In particular, according to Miller, it’s hard to get a constituency for public services and redistribution. David Frum has a good line about this: “In a multiethnic society, economic redistribution inescapably implies ethnic redistribution” (Frum 2018). The suggestion is that it’s easier to mobilize against redistribution if you can use racial divisions to do so.

If you have Carens’s point of view, I suppose you could treat this as a transitional problem. Societies should push immigration as high as they can without imperiling their system of government.

I’m inclined to push back a bit, though. First, history hasn’t had many liberal democracies of any kind, whether mono- or multiethnic. So the seemingly daunting historical fact might not tell us much more than that we do not have much historical experience with liberal democracy.

Second, we have examples of functioning political units that are majority minority with large immigrant populations: Texas and California.
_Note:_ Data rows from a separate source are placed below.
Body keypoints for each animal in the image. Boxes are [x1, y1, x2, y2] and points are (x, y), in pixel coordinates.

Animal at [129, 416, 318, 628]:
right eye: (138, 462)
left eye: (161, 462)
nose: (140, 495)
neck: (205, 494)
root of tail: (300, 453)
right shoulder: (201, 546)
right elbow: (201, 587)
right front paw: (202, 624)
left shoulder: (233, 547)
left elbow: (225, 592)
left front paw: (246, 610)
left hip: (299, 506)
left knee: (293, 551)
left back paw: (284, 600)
They’re hardly perfect, but their political systems are functional and democratic. In fact, they’re both doing quite well. Of course, they aren’t sovereign states. Maybe that makes a difference. But it’s some evidence that it can work.

Global warming

People in rich countries produce more greenhouse gases than people in poor countries do. So if you move people from a poor country to a rich country, they will produce more greenhouse gases as their standard of living rises.
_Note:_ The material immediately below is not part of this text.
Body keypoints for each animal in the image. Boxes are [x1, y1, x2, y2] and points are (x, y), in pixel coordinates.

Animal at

I find this argument odd for a couple of reasons.

First, it has implications that I find unacceptable. If we were to accept this argument for limiting immigration we would also accept it in other areas such as trade. Basically, it would commit us to doing whatever we can to keep as many people in the world in poverty. I would have to be persuaded that climate change is a catastrophic problem that can only be addressed in this way before I would be willing to consider that.
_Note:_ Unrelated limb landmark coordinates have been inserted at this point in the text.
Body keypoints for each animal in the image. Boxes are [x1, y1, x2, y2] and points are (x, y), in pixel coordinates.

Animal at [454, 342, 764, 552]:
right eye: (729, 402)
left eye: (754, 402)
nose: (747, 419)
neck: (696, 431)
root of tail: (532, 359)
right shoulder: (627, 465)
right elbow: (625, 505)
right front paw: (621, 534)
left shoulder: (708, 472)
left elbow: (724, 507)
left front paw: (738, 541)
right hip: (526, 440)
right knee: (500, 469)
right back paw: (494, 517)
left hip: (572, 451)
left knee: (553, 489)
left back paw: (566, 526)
Second, I don’t see how it supports Miller’s position. Miller thinks that societies should have discretion in how they manage their immigration policy but this argument dictates what societies should do regardless of what they want to do. If it is true, then wealthy countries should not increase immigration even if they want to do so and countries with low greenhouse gas emissions should admit immigrants from high emission societies even if they do not want to do so.

Since I have significant reservations about the logic of this argument, I didn’t devote much time to discussing it.

Main points

These are the main points that you should know or have an opinion about from today’s class.

  1. Self-determination and immigration.
  2. Democracy and immigration.


Frum, David. 2018. “An Exit from Trumpocracy.” The Atlantic Monthly. https://www.theatlantic.com/politics/archive/2018/01/frum-trumpocracy/550685/.
Levitsky, Steven, and Daniel Ziblatt. 2018. How Democracies Die. New York: Crown.
Miller, David. 2016. Strangers in Our Midst: The Political Philosophy of Immigration. Cambridge: Harvard University Press.